- Предложенный отрывок:
· · · · · · ·
В июле 1784 года дорожная карета Фонвизиных вновь простучала по Галерной, и замелькали в «журнале вояжа», в письмах все к той же сестре Федосье и все к тому же Петру Ивановичу Панину Нарва, Рига, Мемель, Кенигсберг, Либава, Лейпциг, Нюрнберг, Аугсбург, Инсбрук… А уж там — края благословенные: Верона, Флоренция, Венеция, Парма, Рим.
Трудно разобраться, что больше всего гнало издерганного и болезненного Фонвизина в путь: забота ли о завтрашнем дне или стремление позабыть о сегодняшнем. Деньги, вырученные от продажи картин и книг, должны были оплатить поездку, которой жаждала душа, утомленная чередою роковых неудач. С другой же стороны, сама поездка задумывалась как вполне практическая: Денис Иванович намеревался прикупить на родине Рафаэля новых вещей, «до художеств принадлежащих», чтобы торговое предприятие расширялось. Что было главным? И кто кого опережал и подстегивал: торговец Фонвизин Фонвизина-путешественника либо путешественник — торговца? Скорее всего, путешественник был в этом соревновании набольшим: как покажет недальнее время, деловым человеком Денис Иванович оказался неважным. Но сознание того, что едет он не бездельничать, а трудиться и приумножать свое и супруги достояние, радовало душу и прибавляло сил, что было нелишним.
Во всяком случае, письма этого путешествия пронизаны удовлетворением, которое сам вояжер получает от собственной деловитости:
«За неоставление Клостермана покорно благодарствую. Он пишет ко мне, что в Москве тысячи на три продал. Я отправил к нему со всячиною семнадцать больших ящиков; кажется, что тут мы с ним свой счет найдем».
Эти, новые письма весьма похожи на те, прежние: Европа за несколько лет переменилась мало.
· · · · · · ·
- Извлечённые записи:
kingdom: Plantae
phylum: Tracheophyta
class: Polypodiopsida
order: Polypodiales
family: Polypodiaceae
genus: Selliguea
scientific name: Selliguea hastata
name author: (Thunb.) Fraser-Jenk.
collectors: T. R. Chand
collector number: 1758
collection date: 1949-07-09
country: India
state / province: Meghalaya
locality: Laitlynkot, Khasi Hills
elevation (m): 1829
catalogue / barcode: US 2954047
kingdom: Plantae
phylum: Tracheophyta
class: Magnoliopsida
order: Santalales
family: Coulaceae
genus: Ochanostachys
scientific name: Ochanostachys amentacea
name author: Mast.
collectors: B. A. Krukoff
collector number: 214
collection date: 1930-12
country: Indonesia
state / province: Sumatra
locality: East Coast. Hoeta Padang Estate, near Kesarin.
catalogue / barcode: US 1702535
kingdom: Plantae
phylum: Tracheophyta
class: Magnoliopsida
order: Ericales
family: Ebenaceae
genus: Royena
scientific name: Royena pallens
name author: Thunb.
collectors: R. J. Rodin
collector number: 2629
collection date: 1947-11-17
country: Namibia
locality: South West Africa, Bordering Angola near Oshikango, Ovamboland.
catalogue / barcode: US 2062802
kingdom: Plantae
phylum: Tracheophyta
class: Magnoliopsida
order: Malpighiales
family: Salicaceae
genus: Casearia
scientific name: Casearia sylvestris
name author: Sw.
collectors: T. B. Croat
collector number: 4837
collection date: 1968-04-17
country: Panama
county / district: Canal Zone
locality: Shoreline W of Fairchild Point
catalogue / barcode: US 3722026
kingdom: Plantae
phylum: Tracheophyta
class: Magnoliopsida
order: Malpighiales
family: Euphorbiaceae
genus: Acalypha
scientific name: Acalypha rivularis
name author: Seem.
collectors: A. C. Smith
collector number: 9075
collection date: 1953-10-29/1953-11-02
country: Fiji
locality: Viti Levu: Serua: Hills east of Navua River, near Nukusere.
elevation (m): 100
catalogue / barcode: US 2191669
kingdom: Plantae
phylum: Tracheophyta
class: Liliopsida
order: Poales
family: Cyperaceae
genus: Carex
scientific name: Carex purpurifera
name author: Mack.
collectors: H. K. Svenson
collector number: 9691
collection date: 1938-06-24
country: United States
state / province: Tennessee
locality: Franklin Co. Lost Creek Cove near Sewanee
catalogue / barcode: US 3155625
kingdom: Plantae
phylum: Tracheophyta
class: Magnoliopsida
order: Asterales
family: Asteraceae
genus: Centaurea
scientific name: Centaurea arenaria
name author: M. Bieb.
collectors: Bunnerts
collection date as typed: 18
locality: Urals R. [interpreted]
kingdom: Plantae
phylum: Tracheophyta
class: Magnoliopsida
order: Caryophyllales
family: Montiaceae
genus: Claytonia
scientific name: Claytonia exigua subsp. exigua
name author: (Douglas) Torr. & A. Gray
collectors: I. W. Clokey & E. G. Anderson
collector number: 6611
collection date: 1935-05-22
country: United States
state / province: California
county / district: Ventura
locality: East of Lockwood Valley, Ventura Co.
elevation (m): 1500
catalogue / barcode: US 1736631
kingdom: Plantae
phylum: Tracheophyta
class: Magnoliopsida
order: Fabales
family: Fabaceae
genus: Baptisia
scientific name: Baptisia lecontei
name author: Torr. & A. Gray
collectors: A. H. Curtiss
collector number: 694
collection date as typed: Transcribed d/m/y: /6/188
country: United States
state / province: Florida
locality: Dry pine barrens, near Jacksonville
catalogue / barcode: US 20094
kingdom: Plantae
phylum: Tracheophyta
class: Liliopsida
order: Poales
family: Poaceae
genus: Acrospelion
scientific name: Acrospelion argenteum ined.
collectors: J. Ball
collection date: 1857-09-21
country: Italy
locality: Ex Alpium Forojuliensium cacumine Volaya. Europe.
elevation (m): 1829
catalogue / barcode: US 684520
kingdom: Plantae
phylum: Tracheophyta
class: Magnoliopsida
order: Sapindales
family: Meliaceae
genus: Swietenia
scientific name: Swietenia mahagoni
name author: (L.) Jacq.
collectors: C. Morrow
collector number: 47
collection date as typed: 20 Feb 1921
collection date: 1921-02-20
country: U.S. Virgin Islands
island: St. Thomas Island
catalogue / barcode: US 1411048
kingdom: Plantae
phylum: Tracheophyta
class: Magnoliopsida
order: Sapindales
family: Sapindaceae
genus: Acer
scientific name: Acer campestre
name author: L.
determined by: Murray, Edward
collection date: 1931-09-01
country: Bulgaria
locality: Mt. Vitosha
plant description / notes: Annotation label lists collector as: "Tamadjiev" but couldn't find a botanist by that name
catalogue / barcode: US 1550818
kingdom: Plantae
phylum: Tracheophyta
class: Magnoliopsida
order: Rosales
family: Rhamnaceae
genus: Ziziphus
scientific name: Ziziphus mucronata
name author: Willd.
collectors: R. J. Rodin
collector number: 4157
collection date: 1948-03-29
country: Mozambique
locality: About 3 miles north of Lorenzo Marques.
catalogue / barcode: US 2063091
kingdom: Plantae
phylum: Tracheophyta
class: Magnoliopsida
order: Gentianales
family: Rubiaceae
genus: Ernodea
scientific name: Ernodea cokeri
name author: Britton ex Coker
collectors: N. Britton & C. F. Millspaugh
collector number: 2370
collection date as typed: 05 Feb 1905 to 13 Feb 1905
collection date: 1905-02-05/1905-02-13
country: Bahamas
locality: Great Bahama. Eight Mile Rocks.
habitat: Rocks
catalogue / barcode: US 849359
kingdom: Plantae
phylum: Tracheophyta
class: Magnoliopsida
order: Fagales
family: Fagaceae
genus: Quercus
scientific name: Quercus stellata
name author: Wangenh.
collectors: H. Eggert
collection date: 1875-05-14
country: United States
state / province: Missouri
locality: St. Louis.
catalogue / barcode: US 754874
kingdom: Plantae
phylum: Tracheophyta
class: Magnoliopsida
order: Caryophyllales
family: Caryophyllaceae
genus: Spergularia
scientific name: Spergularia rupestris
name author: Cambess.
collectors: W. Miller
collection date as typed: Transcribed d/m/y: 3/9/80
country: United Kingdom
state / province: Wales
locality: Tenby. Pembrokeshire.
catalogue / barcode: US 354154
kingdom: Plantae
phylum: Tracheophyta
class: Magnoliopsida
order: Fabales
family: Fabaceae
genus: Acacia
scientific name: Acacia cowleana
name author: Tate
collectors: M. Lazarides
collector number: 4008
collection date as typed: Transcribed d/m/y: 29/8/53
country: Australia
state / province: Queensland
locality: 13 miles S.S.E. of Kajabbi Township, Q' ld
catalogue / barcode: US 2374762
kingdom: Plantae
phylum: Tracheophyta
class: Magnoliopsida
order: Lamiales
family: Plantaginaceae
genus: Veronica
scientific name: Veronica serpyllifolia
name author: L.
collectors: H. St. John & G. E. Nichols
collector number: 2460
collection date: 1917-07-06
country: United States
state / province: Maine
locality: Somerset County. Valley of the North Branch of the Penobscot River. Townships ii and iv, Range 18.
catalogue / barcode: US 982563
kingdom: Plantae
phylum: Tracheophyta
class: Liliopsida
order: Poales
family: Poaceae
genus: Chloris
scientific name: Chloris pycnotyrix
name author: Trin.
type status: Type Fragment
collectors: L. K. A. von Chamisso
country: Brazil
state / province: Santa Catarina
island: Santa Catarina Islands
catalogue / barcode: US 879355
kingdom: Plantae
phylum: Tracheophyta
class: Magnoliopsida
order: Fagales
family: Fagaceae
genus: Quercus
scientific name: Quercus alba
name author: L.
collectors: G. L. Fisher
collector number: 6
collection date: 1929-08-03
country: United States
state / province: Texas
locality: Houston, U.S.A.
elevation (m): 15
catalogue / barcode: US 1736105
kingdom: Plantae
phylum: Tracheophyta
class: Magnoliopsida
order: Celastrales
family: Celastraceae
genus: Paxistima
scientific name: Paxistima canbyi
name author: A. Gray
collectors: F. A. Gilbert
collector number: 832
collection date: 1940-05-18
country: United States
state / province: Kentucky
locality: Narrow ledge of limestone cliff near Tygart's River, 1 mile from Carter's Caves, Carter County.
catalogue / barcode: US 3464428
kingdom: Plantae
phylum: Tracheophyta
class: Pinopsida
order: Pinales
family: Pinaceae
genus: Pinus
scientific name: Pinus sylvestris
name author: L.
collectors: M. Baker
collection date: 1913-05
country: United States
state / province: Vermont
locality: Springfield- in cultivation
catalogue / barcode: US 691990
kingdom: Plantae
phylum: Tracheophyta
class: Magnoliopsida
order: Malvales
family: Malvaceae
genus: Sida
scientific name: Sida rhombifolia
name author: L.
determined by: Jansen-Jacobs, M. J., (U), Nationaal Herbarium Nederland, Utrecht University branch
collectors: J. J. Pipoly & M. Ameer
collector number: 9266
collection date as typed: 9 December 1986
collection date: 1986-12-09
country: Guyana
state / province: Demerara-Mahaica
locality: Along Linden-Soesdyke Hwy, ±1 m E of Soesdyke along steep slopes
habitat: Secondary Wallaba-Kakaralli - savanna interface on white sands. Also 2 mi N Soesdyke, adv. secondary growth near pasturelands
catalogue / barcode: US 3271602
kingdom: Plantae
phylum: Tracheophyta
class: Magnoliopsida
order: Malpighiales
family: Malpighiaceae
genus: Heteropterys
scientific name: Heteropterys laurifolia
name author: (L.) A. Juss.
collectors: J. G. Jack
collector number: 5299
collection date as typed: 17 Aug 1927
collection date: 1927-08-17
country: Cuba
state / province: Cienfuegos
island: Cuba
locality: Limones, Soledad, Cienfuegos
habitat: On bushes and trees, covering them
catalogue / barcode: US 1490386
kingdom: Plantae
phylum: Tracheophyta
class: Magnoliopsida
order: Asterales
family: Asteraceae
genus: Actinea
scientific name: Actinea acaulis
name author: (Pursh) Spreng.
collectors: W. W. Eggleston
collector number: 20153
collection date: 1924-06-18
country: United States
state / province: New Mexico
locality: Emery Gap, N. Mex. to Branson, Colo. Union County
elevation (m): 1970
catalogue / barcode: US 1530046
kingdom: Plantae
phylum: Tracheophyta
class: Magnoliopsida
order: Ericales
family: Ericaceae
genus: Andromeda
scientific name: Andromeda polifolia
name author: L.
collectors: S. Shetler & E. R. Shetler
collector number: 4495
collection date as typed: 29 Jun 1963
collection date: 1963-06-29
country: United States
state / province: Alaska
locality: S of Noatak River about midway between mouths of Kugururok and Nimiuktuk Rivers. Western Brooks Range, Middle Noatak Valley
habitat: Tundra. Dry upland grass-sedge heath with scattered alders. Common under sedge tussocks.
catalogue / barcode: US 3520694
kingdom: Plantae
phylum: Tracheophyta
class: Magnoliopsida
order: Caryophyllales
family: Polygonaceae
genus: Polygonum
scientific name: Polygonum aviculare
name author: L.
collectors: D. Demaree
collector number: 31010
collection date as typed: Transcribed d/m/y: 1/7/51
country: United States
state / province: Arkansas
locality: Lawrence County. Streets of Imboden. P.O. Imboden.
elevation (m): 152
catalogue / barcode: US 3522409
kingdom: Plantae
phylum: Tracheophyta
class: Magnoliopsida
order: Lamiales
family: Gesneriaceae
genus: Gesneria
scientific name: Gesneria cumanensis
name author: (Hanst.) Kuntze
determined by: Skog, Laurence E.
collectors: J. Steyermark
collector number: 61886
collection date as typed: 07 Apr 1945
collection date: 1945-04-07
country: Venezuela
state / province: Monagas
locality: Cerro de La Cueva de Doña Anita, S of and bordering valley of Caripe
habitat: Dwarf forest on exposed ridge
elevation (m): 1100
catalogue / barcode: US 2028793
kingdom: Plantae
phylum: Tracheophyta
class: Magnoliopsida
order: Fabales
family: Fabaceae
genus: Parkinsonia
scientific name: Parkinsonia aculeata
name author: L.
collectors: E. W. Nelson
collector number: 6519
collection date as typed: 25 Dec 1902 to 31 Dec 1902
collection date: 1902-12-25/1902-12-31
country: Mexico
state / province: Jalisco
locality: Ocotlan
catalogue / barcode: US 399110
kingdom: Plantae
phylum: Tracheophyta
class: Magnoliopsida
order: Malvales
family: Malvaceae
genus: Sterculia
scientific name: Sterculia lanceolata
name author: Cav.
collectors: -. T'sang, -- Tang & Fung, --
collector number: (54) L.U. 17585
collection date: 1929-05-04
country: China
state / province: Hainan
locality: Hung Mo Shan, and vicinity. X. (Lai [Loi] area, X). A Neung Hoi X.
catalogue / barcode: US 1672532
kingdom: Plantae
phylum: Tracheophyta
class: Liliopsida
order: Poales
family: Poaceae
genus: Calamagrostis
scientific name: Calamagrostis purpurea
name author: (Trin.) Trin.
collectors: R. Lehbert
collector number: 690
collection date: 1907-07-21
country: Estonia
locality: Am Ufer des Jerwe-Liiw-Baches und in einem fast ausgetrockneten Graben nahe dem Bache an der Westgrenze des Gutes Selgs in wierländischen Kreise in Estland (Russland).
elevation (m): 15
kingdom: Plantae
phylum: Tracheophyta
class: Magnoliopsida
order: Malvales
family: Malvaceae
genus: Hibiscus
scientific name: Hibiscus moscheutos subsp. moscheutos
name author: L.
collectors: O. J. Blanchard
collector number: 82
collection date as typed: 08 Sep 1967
· · · · · · ·
- Задание: Продолжите текст о заграничной поездке Фонвизина 1784 года, начав сразу после его последнего предложения.

- Ответ:
Все так же дурны дороги, и все так же это гневит Фонвизина. Однажды, уже в Италии, скверная дорога и скверная погода побудили подлецов почталионов совершить неслыханную дерзость. «Они тихонько выпрягли лошадей и поехали домой спать, а нас бросили на дороге. От семи часов вечера до осьмого утра терпели мы весь ужас пренесносной стужи. Бедные люди замучились и перезнобили ноги. Наконец в девятом часу поутру явились к нам почталионы с лошадьми и насказали нам же превеликие грубости. Если б не жена, которая на тот час меня собою связала, я, всеконечно, потерял бы терпение и кого-нибудь застрелил бы. Здесь застрелить почталиона или собаку — все равно… Англичане то и дело стреляют почталионов, и ни одна душа еще не помышляла спросить: кто кого за что застрелил?»
Так же не по нраву и трактиры: «В комнате, которую нам отвели и которая была лучшая, такая грязь и мерзость, какой, конечно, у моего Скотинина в хлевах никогда не бывает».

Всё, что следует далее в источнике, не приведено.